Men's Squash: No. 4 Princeton loses season finale to No. 1 Trinity
Princeton’s three wins came from its top three players. Senior Todd Harrity and sophomores Samuel Kang and Tyler Osborne all won their matches against Trinity’s top players. Harrity and Osborne swept their games, while Kang lost the first but won the next three to clinch a victory.
“We thought we could do well in numbers one, two and three, which we were able to do, and number four, [junior Dylan Ward], hadn’t yet lost this season but lost [in a best-of-five match] today,” head coach Bob Callahan ’77 said.
It was Ward who clinched Princeton’s fifth win in the 5-4 victory against Harvard last month.
Unfortunately for the Tigers, the middle and bottom of the lineup did not fare as well as the top three.
“We knew it was going to be a tough match yesterday,” Harrity said. “Trinity’s team is very deep, so our guys in the middle and bottom of the lineup had especially tough matches. I think we came out ready to play yesterday, but unfortunately there were a few key matches that we lost.”
“We weren’t sure where the fifth win would come from, but we hoped someone would have a good day,” Callahan said. “We needed Trinity to have a few guys not play well, but they were good. That’s the reason they’ve won so many national titles.”
Senior Steve Harrington and freshman Michael LeBlanc lost their matches in four games, while sophomores Taylor Tutrone and David Hoffman and freshman Vivek Dinodia lost in three.
“He’s normally been playing at the eight or nine position this year, so to move up to seven today was a very tough challenge,” Callahan said of Dinodia.
The Tigers will have a chance to play Trinity again next weekend at the CSA Team Championships in New Haven. Princeton will enter with the goal of not only evening the season series with Trinity but also defending its national championship.
Callahan listed several areas on which the Tigers need to work this week to make that happen.
“It’s important that we do a better job of getting a good start,” he said. “Some of the matches, we got down early in the first game. It’s so important to win the first game, because then you put the pressure on the opponent to come back. We need to do a better job of trying to stay in front of our opponent and hold the middle of the court, and just be ready.”
Princeton will not enter the tournament ranked No. 1, a spot it has held this year, but Harrity sees that as a good thing.
“Rather than being the No. 1 team that everyone wants to beat, we are the challengers,” he said. “I think that will help us play our best. We all know that to do well next weekend at Nationals, we all need to play our very best. No one can have an off day because we are so close with Yale, Harvard, Cornell and Trinity, and the difference between winning and losing will be one person not playing to his potential.”
Callahan also emphasized that this was only a regular season loss.
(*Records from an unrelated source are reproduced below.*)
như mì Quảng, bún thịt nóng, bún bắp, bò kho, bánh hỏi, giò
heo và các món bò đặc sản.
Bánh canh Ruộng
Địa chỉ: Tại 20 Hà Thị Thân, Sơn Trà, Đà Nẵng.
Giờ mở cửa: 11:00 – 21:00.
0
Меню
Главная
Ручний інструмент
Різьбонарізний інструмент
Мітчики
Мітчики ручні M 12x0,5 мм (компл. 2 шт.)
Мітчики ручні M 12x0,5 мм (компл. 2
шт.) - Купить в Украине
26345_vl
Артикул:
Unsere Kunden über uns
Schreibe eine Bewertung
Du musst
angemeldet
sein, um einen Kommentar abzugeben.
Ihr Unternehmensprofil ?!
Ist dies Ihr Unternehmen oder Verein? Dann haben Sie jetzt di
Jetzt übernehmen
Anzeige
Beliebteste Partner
The important matches will be next weekend.
“We’d love to be in the finals playing Trinity, a week from tomorrow, up at Yale — that’s our goal,” he said. “That’s what we’re going to train hard for this week. Next weekend is the big deal.”
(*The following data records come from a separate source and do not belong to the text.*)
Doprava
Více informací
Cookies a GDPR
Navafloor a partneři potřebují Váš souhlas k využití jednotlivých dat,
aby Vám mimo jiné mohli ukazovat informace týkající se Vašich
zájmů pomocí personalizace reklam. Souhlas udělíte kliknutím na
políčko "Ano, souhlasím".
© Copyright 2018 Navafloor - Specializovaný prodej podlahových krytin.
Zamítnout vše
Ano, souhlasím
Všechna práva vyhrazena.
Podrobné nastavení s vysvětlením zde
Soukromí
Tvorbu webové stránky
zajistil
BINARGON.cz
Princeton, the reigning national champion, “has accomplished much more than anyone expected” this year, said Callahan. The team graduated many starters last year, and as a result this year’s team is very young. In fact, there are just three seniors — Harrity, Harrington, and Chris Greco.
“[Other teams] expected us to be in the middle of the pack,” Callahan said. “If we can do well next weekend, we would have accomplished so much with such a young team.”
The Tigers will play in the quarterfinals on Friday, and if they win they could potentially play Harvard in the semifinals. If Trinity also wins its side of the draw, there could be a rematch in the finals of last year’s national championship.